1.        In Breavington v. Godleman[2], which was a case in which a passenger injured in a car accident in the Northern Territory sued the drivers of the two cars involved in the accident in the State of Victoria, a majority of the High Court held that the law of the Northern Territory, as the lex loci delicti, was to be applied by the Supreme Court of Victoria in determining the plaintiff's entitlement to damages.

[2](1988) 169 C.L.R. 41

The principle has been well established in this country since at least that time.

2.        In this very proceeding I delivered reasons for judgment on 21 January 1999 in relation to an application by the Nominal Defendant for an order that the plaintiff's writ against it be set aside alternatively that the proceeding against it be stayed, on the ground that the plaintiff's cause of action was not justiciable in this State.

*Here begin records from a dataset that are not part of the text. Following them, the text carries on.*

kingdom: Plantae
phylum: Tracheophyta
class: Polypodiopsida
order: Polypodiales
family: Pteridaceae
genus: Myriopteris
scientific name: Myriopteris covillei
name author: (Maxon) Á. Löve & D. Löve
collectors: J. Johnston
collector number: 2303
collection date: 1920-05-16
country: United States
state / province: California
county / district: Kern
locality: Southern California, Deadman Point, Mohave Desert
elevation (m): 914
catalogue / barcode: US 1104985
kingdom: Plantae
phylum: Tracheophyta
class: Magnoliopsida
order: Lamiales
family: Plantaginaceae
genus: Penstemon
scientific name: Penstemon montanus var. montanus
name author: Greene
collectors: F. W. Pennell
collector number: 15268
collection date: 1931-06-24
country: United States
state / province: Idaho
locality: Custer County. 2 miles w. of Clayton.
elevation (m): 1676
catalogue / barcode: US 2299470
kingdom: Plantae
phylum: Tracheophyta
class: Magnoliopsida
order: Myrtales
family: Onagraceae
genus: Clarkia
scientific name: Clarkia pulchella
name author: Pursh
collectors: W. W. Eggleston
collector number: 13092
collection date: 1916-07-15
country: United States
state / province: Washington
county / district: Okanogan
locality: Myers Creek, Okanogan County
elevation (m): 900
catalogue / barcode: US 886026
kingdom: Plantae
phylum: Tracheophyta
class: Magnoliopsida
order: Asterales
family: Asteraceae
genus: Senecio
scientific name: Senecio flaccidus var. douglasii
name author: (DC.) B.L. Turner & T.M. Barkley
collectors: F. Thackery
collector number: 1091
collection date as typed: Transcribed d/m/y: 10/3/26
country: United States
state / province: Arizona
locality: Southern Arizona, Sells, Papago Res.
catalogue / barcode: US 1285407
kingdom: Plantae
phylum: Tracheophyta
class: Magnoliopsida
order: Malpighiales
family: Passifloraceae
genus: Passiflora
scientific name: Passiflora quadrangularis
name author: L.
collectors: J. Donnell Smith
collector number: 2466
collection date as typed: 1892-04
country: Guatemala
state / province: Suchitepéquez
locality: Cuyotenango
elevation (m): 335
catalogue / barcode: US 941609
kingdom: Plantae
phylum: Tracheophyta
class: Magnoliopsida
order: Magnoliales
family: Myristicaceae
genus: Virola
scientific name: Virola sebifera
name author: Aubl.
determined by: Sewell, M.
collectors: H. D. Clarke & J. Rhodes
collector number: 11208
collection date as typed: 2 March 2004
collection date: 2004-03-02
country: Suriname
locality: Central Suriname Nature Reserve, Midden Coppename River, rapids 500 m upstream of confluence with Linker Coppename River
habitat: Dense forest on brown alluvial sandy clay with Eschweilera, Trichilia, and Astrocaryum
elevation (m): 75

In refusing the application I said at page 3 of my reasons:

"My conclusion therefore is that the plaintiff's claim against the New South Wales nominal defendant is justiciable in this State but that in determining her claim this Court will apply the provisions of the New South Wales Motor Accidents Act 1988 and not the provisions of any similar Victorian legislation."

3.        As I have pointed out on two occasions, by action No. 1535 of 1997 the plaintiff instituted proceedings in the District Court of New South Wales against the first and second named defendants seeking to recover damages in respect of the injuries she received in this very same accident.

  1. The plaintiff's legal advisers must have been aware of the fact that the plaintiff would be required to comply with the provisions of the New South Wales legislation in respect of her claim against the Nominal Defendant in that litigation.

  1. Finally, if what counsel for the plaintiff says is the plaintiff's explanation, in my opinion it is neither a full or satisfactory explanation.

  1. I order that the plaintiff's summons filed in the Court on 27 August 2001 be dismissed.

  1. I order that the plaintiff pay the first defendant's costs of the said summons.

  1. I order that the plaintiff pay the second defendant's costs of the proceeding including the costs of its summons filed in the Court on 28 March 2001 but excluding the costs of its summons filed in the Court on 22 August 2001.